A Torus and the Weierstrass P function?

Question

Let $\wp$ be the Weierstrass function.

From what I understand, $\wp$ maps the torus to $CP^1 \times CP^1$ in the following way:

$a \mapsto (\wp(a),\wp'(a)) = (z,w)$

Furthermore, the image of this map lies on the zero set of the polynomial $P(z,w) = 4(z-e_1)(z-e_2)(z-e_3) - w^2.$

What I don't get is the description of the inverse to this map, which is supposedly the integral of the differential form $\frac{dz}{w}$ from $\infty$ to a point $Q$ along a path $c$.

1. I don't understand what $\infty$ means here.
2. I don't understand why this is would be the inverse.

Heuristically, I see that

\begin{equation} \int_\infty^Q \frac{dz}{w} = \int_0^z \frac{\wp'(u)}{\wp'(u)} du = \int_0^a du = a. \end{equation}

But unfortunately, the computation above makes little sense. I suppose I am attempting pull-back by setting $z=\wp$ and $w=\wp'$. But isn't this a map into the complex plane, and not the Torus?

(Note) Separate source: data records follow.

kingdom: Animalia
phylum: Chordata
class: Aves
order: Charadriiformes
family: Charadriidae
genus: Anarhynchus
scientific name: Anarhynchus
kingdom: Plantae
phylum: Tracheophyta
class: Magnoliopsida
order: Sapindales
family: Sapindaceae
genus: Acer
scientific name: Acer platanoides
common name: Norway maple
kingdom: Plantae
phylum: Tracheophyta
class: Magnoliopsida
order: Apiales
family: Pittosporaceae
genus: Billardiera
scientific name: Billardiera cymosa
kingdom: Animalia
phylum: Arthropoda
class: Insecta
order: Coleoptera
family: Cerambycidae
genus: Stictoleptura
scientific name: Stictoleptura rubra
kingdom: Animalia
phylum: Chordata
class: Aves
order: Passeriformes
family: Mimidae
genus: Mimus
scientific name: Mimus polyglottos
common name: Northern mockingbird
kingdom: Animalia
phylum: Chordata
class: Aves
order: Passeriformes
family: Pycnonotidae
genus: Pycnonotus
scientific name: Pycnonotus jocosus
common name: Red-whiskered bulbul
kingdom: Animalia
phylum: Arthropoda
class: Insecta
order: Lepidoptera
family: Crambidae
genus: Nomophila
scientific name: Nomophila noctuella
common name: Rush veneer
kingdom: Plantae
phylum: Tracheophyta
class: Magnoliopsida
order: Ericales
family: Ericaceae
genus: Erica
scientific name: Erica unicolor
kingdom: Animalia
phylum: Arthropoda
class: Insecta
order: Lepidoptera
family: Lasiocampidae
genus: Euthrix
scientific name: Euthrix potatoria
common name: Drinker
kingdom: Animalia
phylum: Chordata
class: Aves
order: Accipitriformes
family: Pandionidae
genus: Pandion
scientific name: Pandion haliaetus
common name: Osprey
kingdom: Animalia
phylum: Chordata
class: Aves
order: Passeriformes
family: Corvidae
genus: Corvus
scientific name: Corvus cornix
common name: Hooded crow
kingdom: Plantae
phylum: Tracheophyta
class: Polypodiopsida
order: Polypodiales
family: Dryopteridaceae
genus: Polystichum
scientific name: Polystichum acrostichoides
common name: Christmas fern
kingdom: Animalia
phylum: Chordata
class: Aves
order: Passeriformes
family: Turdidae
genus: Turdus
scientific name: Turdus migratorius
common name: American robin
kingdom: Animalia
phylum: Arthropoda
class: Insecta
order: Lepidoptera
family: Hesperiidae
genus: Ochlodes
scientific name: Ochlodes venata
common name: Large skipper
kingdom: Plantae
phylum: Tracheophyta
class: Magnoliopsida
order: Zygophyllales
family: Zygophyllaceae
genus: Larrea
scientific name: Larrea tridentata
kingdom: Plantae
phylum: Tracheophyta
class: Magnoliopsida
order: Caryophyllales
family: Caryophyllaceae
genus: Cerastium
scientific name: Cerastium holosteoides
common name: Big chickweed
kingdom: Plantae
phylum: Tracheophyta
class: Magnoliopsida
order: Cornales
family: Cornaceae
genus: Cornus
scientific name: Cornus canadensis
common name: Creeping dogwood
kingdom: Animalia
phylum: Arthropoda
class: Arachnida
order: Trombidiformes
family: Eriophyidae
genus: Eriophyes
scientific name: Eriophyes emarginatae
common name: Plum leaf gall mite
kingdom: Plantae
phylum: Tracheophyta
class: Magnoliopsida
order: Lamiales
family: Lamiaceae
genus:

Also, why is infinity the branch point?

More generally, let $w^2 = p(z)$ with degree of $p$ odd. Why is infinity one of the branch points, and why isn't it a branch point when the degree of $p$ is even?

Thank you for your time!

Answer 1

It is better to think of mapping to $\mathbb C P^2$ rather than a product of $\mathbb C P^1$s. The point $\infty$ is then the unique point at infinity on the cubic $y^2 = 4(x-e_1)(x-e_2)(x-e_3).$

Also, the integral depends on the path, not just the endpoint; the ambiguity in the value of the integral if you just specify the endpoints is given by integrating over closed loops, i.e. over representatives of the 1st homology. These integrals span a lattice $\Lambda$ in $\mathbb C$ (the original lattice with respect to which you defined $\wp$), and so the integrals really take values in $\mathbb C/\Lambda$, not in $\mathbb C$.